## Information given

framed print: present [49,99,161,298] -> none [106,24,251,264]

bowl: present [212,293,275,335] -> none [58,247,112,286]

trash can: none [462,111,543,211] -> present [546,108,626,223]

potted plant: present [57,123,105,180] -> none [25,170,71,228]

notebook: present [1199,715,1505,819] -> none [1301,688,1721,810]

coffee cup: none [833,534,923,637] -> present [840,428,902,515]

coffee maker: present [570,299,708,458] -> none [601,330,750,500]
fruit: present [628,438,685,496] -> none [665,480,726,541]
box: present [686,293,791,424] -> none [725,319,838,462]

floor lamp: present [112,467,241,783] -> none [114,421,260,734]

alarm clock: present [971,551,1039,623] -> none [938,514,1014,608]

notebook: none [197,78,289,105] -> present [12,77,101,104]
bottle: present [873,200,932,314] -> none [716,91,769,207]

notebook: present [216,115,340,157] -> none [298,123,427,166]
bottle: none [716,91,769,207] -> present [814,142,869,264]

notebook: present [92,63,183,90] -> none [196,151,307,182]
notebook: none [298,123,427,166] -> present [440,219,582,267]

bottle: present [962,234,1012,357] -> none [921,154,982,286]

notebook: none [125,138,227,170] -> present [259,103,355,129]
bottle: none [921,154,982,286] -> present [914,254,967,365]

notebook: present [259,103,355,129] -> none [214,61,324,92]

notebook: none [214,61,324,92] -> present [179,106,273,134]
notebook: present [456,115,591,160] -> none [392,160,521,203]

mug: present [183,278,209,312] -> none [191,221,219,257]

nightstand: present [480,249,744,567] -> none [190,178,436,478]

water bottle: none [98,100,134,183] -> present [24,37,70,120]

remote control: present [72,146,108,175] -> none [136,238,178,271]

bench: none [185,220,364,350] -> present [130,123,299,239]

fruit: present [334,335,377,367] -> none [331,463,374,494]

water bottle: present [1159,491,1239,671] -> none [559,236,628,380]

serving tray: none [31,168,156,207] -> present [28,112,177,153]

## Work request
From the entries above, extract only the lines running from the one containing "bottle: none [921,154,982,286]" through the one containing "nightstand: present [480,249,744,567]", inclusive.

## Answer box
bottle: none [921,154,982,286] -> present [914,254,967,365]

notebook: present [259,103,355,129] -> none [214,61,324,92]

notebook: none [214,61,324,92] -> present [179,106,273,134]
notebook: present [456,115,591,160] -> none [392,160,521,203]

mug: present [183,278,209,312] -> none [191,221,219,257]

nightstand: present [480,249,744,567] -> none [190,178,436,478]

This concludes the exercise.